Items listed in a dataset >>
--- --- ---

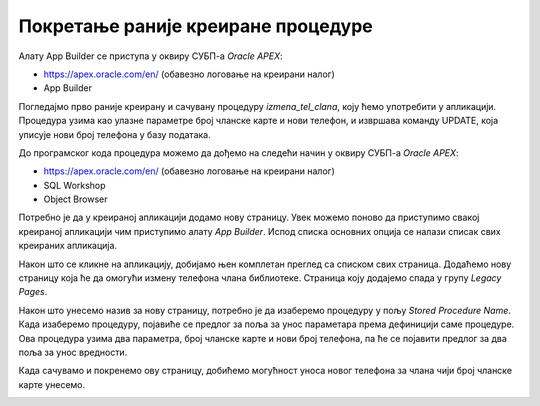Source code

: Покретање раније креиране процедуре
====================================

.. suggestionnote::

    Страница апликације може да користи написани PL/SQL програмски код, на пример креирану и сачувану процедуру. Могућности алата *App Builder* су веома велике. Илустрације ради, овде ћемо креирати једну једноставну страницу која користи већ креирану процедуру која омогућава да се измени број телефона члана чији број чланске карте унесемо. 

Алату App Builder се приступа у оквиру СУБП-а *Oracle APEX*:

- https://apex.oracle.com/en/ (обавезно логовање на креирани налог)
- App Builder 

.. infonote::

    НАПОМЕНА: Изглед сајта, поједини кораци и називи, као и код других ИКТ алата, могу да се временом промене, али су углавном најважније опције увек присутне и доступне.   

Погледајмо прво раније креирану и сачувану процедуру *izmena_tel_clana*, коју ћемо употребити у апликацији. Процедура узима као улазне параметре број чланске карте и нови телефон, и извршава команду UPDATE, која уписује нови број телефона у базу података. 

До програмског кода процедура можемо да дођемо на следећи начин у оквиру СУБП-а *Oracle APEX*:

- https://apex.oracle.com/en/ (обавезно логовање на креирани налог)
- SQL Workshop
- Object Browser

.. image:: ../../_images/slika_10_5a.jpg
    :width: 600
    :align: center

Потребно је да у креираној апликацији додамо нову страницу. Увек можемо поново да приступимо свакој креираној апликацији чим приступимо алату *App Builder*. Испод списка основних опција се налази списак свих креираних апликацијa.

.. image:: ../../_images/slika_10_5b.jpg
    :width: 600
    :align: center

Након што се кликне на апликацију, добијамо њен комплетан преглед са списком свих страница. Додаћемо нову страницу која ће да омогући измену телефона члана библиотеке. Страница коју додајемо спада у групу *Legacy Pages*.

.. image:: ../../_images/slika_10_5c.jpg
    :width: 600
    :align: center

Након што унесемо назив за нову страницу, потребно је да изаберемо процедуру у пољу *Stored Procedure Name*. Када изаберемо процедуру, појавиће се предлог за поља за унос параметара према дефиницији саме процедуре. Ова процедура узима два параметра, број чланске карте и нови број телефона, па ће се појавити предлог за два поља за унос вредности. 

.. image:: ../../_images/slika_10_5d.jpg
    :width: 600
    :align: center

Када сачувамо и покренемо ову страницу, добићемо могућност уноса новог телефона за члана чији број чланске карте унесемо. 

.. image:: ../../_images/slika_10_5e.jpg
    :width: 300
    :align: center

--- --- ---

The problem >> Return, from the data, each line where the string "број" occurs.

Final answer >>
    Страница апликације може да користи написани PL/SQL програмски код, на пример креирану и сачувану процедуру. Могућности алата *App Builder* су веома велике. Илустрације ради, овде ћемо креирати једну једноставну страницу која користи већ креирану процедуру која омогућава да се измени број телефона члана чији број чланске карте унесемо. 
Погледајмо прво раније креирану и сачувану процедуру *izmena_tel_clana*, коју ћемо употребити у апликацији. Процедура узима као улазне параметре број чланске карте и нови телефон, и извршава команду UPDATE, која уписује нови број телефона у базу података. 
Након што унесемо назив за нову страницу, потребно је да изаберемо процедуру у пољу *Stored Procedure Name*. Када изаберемо процедуру, појавиће се предлог за поља за унос параметара према дефиницији саме процедуре. Ова процедура узима два параметра, број чланске карте и нови број телефона, па ће се појавити предлог за два поља за унос вредности. 
Када сачувамо и покренемо ову страницу, добићемо могућност уноса новог телефона за члана чији број чланске карте унесемо. 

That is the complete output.